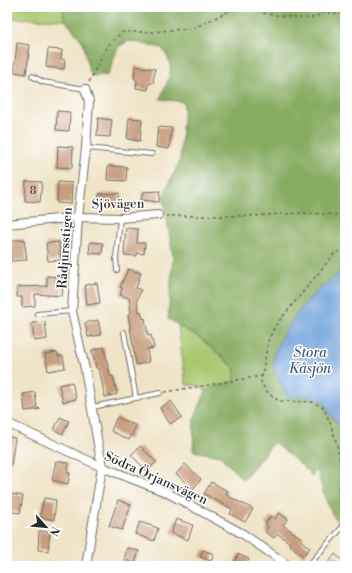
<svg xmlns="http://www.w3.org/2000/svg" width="352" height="573" font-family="'Libre Bodoni',serif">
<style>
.green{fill:#a8c76e;stroke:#6a794c}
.forest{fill:#86ac61;stroke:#586c46}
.water{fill:#71a2dc;stroke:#4e6684}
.building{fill:#c89d7e}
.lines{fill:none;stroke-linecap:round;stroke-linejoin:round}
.lane-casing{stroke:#706c62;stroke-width:6}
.street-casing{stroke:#706c62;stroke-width:10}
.path{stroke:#706c62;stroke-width:1.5;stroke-dasharray:3 3;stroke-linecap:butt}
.lane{stroke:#fff;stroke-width:4}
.street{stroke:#fff;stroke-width:8}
.labels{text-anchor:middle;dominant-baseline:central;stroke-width:3;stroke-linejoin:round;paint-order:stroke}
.number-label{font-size:11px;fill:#524840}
.street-label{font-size:13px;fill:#2b2b2b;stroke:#fff}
.water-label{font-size:14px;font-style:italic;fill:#475b72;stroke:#fff}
</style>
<rect width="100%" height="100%" fill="#fff"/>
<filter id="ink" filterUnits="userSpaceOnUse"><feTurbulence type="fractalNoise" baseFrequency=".025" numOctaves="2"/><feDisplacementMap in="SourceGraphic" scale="8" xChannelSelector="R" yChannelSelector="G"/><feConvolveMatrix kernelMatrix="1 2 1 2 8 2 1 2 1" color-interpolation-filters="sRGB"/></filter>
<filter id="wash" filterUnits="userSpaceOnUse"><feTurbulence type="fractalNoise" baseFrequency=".012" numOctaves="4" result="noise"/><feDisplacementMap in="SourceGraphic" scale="16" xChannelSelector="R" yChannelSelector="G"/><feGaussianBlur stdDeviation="0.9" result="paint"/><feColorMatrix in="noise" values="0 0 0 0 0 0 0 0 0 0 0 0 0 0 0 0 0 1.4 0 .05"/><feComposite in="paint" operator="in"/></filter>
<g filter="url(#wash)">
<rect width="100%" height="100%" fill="#f0e4c7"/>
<!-- green -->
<path class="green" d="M7,7H62L65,20L7,18Z
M178,326L200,338L234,367L235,381L206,391L200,386L186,385Z"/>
<!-- forest -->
<path class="forest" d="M62,7H345V267C338,277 330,280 322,287C302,304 286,329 275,352L288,397L303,396L317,398L325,404L331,416L339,421L344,430L345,472L342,485L345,500V530C327,513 323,492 317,469L312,477L308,471L274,442L243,480L220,456L193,451L194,419L206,391L235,380L234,367L200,338L168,319L173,257L163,196L180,160L184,102L160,99C169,76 177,70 162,48L129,41L118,47L108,75L92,76L89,71L83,42L65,20Z"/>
<!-- water -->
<path class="water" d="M345,267V432C342,424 336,422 331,415C328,412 328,407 325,404C317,394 300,396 288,397C284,388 275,376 274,367C270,344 305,301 322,287C330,280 338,277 345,267Z"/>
<g id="blocks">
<!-- building -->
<path class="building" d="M17,43L30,45L26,74L14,72Z
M48,49L62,50L61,59L65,60L64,69L46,67Z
M135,66L155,69L153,83H149L148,90L136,88L137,81L134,78Z
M57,111L70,112L69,131L56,130Z
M98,118L112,120L110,137L97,136Z
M129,118L142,119L140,141L127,139Z
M158,127L172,128L169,149L156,147Z
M58,146L73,147L72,168L57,167Z
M108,166L127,167L126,181L107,180Z
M26,181L42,182L40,202L25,201Z
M58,182L72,183L71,204L57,203Z
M160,191L159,202L141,200L143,192Z
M119,193V205L99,206V194Z
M126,228L138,229L137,243H145L144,254L137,253V256L124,255Z
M24,239L27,260L11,261L9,241Z
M59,242L61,260L48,261L46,243Z
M90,242L103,243L102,254L89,253Z
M128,269L141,273L136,288L141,290L137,300L139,312L141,311L143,319L145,318L148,336L151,335L154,348L147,349L149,362L136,365L128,314L131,313L129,298L120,295L122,288L120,287Z
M47,276L60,277V287H63L62,296L35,294V306L22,307V297H17V287L47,286Z
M97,283L100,303L87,305L85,285Z
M98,320L101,335L88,337L85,323Z
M45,322L47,339L34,341L32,323Z
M104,347L110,376H113L117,394L105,397L99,368H96L92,350Z
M57,352L58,356H63L65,368L48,371L45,354Z
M72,382L76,399L63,402L59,385Z
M35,392L37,408L41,409L25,411L23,394Z
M171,401L182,417L170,424L160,408Z
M60,417L69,421L63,434L54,430Z
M117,417L136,426L129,440L111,431Z
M7,436L15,438L11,465H7Z
M140,446L156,462L147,471L131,455Z
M56,461L69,463L67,473H70L68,484L52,480Z
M185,464L201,479L193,489L176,474Z
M211,482L228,491L226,495L253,509L245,522L230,514L232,509L204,494Z
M7,493L23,496L20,513L7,511Z
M44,498L56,500L54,520L40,517Z
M118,500L131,505L122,530L109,526Z
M279,513L288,519L283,525L303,539L301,541L310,548L303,556L289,544L290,543L278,534L274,538L265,532L268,527L265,524L271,516L275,519Z
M176,519L193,525L188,540L171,533Z
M140,522L158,528L154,541L135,534Z
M39,531L50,532L48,551L38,550Z
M127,548L139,551L135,563L124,560Z
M203,550L214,554L211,561L200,557Z
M238,554L249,559L246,566H233Z
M335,554L345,563V566H332L328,563Z"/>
</g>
</g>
<g filter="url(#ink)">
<use href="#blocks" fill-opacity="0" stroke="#706c62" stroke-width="1"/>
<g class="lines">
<defs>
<path id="lane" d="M32,76L43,82L85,89
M86,148L152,154
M117,270L116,258L120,218
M37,314L72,311
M124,332L136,398
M93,407L160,393
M308,566L345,524"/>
<path id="street" d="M85,89L89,101L86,148L78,217L72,311L85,369L102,467L86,566
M7,224L78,217L120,218L158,215
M7,423L102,467L166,492L243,534L289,566"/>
</defs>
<!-- lane casing -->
<use href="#lane" class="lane-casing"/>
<!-- street casing -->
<use href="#street" class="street-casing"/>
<!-- path -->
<path class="path" d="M253,7L262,13L296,18H312L324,13L345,14
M89,82L108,45L122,32H151L194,28L238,7
M166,216H250L302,213L345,215
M345,248L334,254L275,326L268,341L261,383L269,394L279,401L312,402L323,407C333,427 340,450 340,472C340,488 336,500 345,514
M165,392L262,376"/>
<!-- lane -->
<use href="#lane" class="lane"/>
<!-- street -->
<use href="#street" class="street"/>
</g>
</g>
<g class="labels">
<!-- number labels -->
<g class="number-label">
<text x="33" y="191">8</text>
</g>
<!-- street labels -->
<g class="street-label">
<text transform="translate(118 204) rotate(-1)">Sjövägen</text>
<text transform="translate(65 248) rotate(-86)">Rådjursstigen</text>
<text transform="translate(156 478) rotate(24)">Södra Örjansvägen</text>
</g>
<!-- water labels -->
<g class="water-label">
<text x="310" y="353">Stora<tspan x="310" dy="16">Kåsjön</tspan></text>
</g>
</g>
<!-- margin -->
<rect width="352" height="573" fill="none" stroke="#fff" stroke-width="24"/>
<!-- north arrow -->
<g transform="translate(46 527) rotate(117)" stroke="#ffffff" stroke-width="3" paint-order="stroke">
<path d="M0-3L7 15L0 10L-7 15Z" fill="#2b2b2b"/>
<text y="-6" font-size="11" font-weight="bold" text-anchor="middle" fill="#2b2b2b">N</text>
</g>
</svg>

------------------------------------------------------------

**WHAT TO DO:** The answer must consist of every line from the data that holds the string "linecap".

**WORKED SOLUTION:**
.lines{fill:none;stroke-linecap:round;stroke-linejoin:round}
.path{stroke:#706c62;stroke-width:1.5;stroke-dasharray:3 3;stroke-linecap:butt}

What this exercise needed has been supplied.